Technologies

Dr. Graham Moran and collaborators have shown that 2-(2-nitro-4-trifluoromethylbenzoyl)-1,3- cyclohexanedione (NTBC) decreases pigment production in the bacterium B. cenocepacia and aids in phagolysosomal fusion in macrophages infected with this bacteria in vitro.

The researchers have shown that treatment of a pigmented strain of Pseudomonas aeruginosa with NTBC decreases the resistance of both planktonic cells and biofilms to oxidative stress. In preliminary data, NTBC administration also prevented death in mice infected with Pseudomonas aeruginosa versus untreated mice. These results further support the potential use of NTBC in the treatment of microbial infections. Originally developed for herbicide use, NTBC is approved by the FDA for the treatment of specific rare inherited metabolic defects. The mechanism of action is based on the inhibition of an enzyme known as 4-hydroxyphenylpyruvate dioxygenase (HPPD).

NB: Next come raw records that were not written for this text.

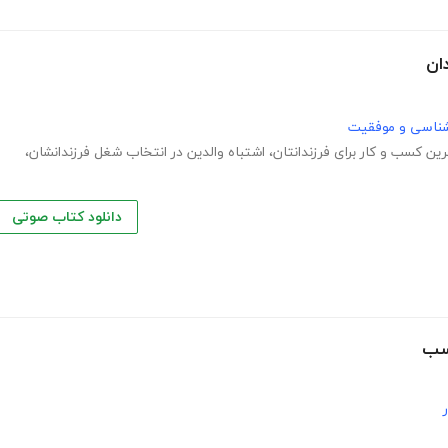
ان
نشناسی و موفقیت
رین کسب و کار برای فرزندانتان
،
اشتباه والدین در انتخاب شغل فرزندانشان
،
دانلود کتاب صوتی
اسب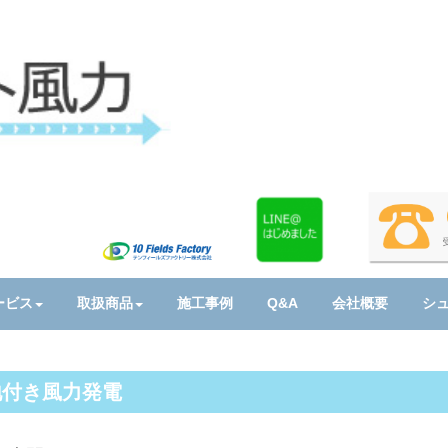
ービス
取扱商品
施工事例
Q&A
会社概要
シ
地付き風力発電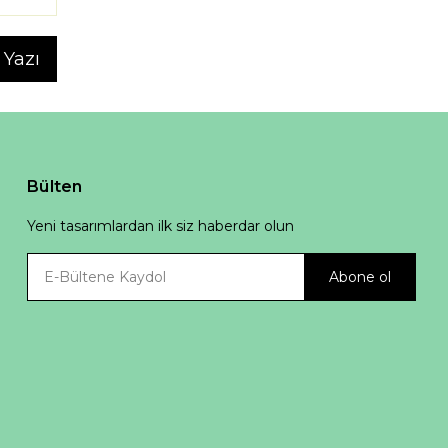
 Yazı
Bülten
Yeni tasarımlardan ilk siz haberdar olun
Abone ol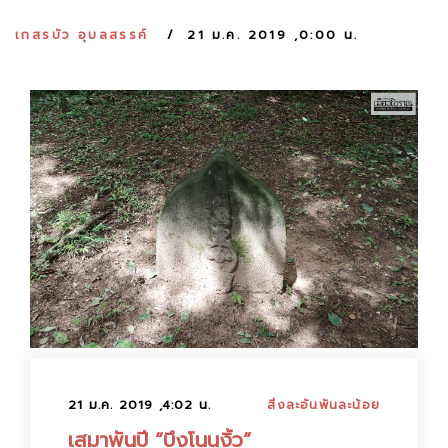
:
เกสรบัว อุบลสรรค์
21 ม.ค. 2019 ,0:00 น.
21 ม.ค. 2019 ,4:02 น.
สิ่งละอันพันละน้อย
เสมาพันปี “บึงโนนงิ้ว”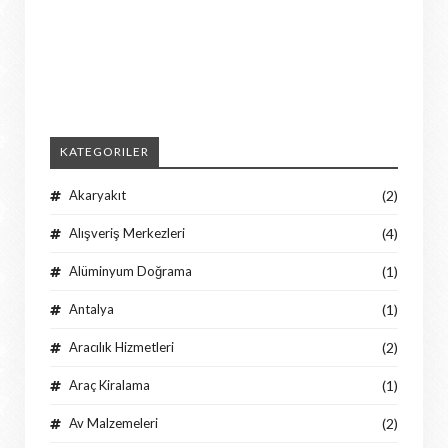
KATEGORILER
Akaryakıt
(2)
Alışveriş Merkezleri
(4)
Alüminyum Doğrama
(1)
Antalya
(1)
Aracılık Hizmetleri
(2)
Araç Kiralama
(1)
Av Malzemeleri
(2)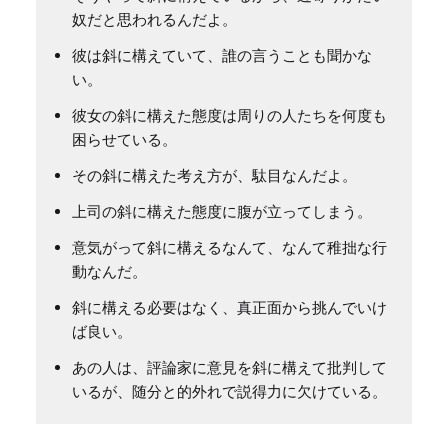
奴だと思われるんだよ。
彼は斜に構えていて、誰の言うことも聞かな
い。
彼女の斜に構えた態度は周りの人たちを何度も
困らせている。
その斜に構えた考え方が、駄目なんだよ。
上司の斜に構えた態度に腹が立ってしまう。
意気がって斜に構えるなんて、なんて稚拙な行
動なんだ。
斜に構える必要はなく、真正面から挑んでいけ
ば良い。
あの人は、評論家に意見を斜に構えて批判して
いるが、随分と的外れで説得力に欠けている。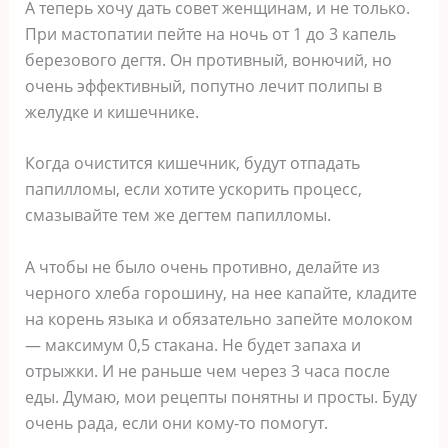
А теперь хочу дать совет женщинам, и не только.
При мастопатии пейте на ночь от 1 до 3 капель
березового дегтя. Он противный, вонючий, но
очень эффективный, попутно лечит полипы в
желудке и кишечнике.
Когда очистится кишечник, будут отпадать
папилломы, если хотите ускорить процесс,
смазывайте тем же дегтем папилломы.
А чтобы не было очень противно, делайте из
черного хлеба горошину, на нее капайте, кладите
на корень языка и обязательно запейте молоком
— максимум 0,5 стакана. Не будет запаха и
отрыжки. И не раньше чем через 3 часа после
еды. Думаю, мои рецепты понятны и просты. Буду
очень рада, если они кому-то помогут.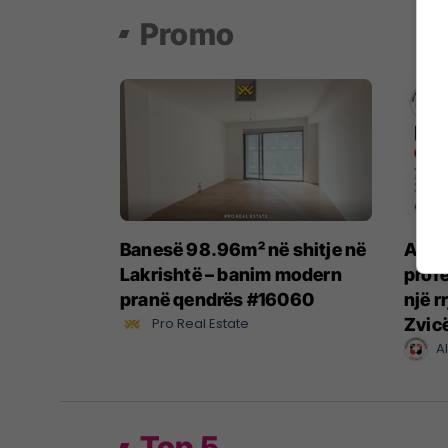
Promo
Banesë 98.96m² në shitje në
Alba
Lakrishtë – banim modern
profe
pranë qendrës #16060
një r
Pro Real Estate
Zvic
A
Top 5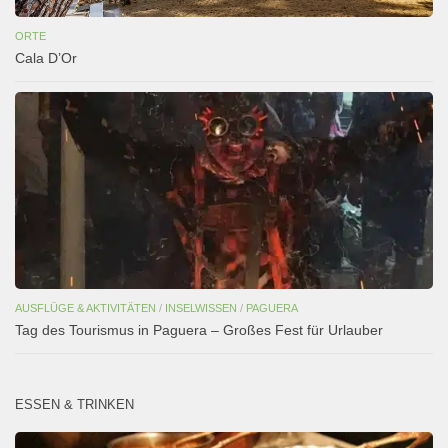
ORTE
Cala D’Or
AUSFLÜGE & AKTIVITÄTEN
/
INSELWISSEN
/
PAGUERA
Tag des Tourismus in Paguera – Großes Fest für Urlauber
ESSEN & TRINKEN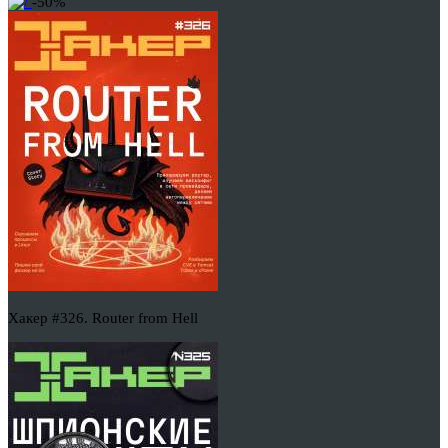
-50%
Хакер #326. Router from Hell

Many infectious bacteria and fungi alter their metabolism in response to the elevated temperature of their host. One way in which some of these pathogens act is through the HPPD pathway. They produce a pigment known as pyomelanin, which is made directly from a product of the HPPD reaction. It is thought that pathogenic bacteria and fungi use pyomelanin and other melanins to suppress the efficiency of the host’s initial immune response. Thus, inhibition of these pigments may aid in fighting infection.

Microbial infections can either be superficial (affecting skin, nails, hair, and mucous membranes) or systemic (entering the bloodstream and affecting internal organs or the nervous system). Systemic infections can be caused by an invasive organism common to a specific geographic area or an opportunistic organism that attacks those with a weakened immune system. Some people who are at a greater risk for systemic infections include cancer patients, cystic fibrosis patients, AIDS patients, diabetes patients, those taking corticosteroids, and organ transplant patients. Bacterial infections have become increasingly problematic due to multiple drug resistant strains.
Dr. Graham Moran is an Associate Professor in the Department of Chemistry and Biochemistry at the University of Wisconsin-Milwaukee. He obtained his Ph.D. in 1996 in Protein Chemistry from the University of Michigan and conducted postdoctoral work at Texas A&M University. In 2008 Dr. Moran received a UWM Research Foundation Catalyst Grant sponsored by the Lynde and Harry Bradley Foundation for his work on novel treatments for fungal infections.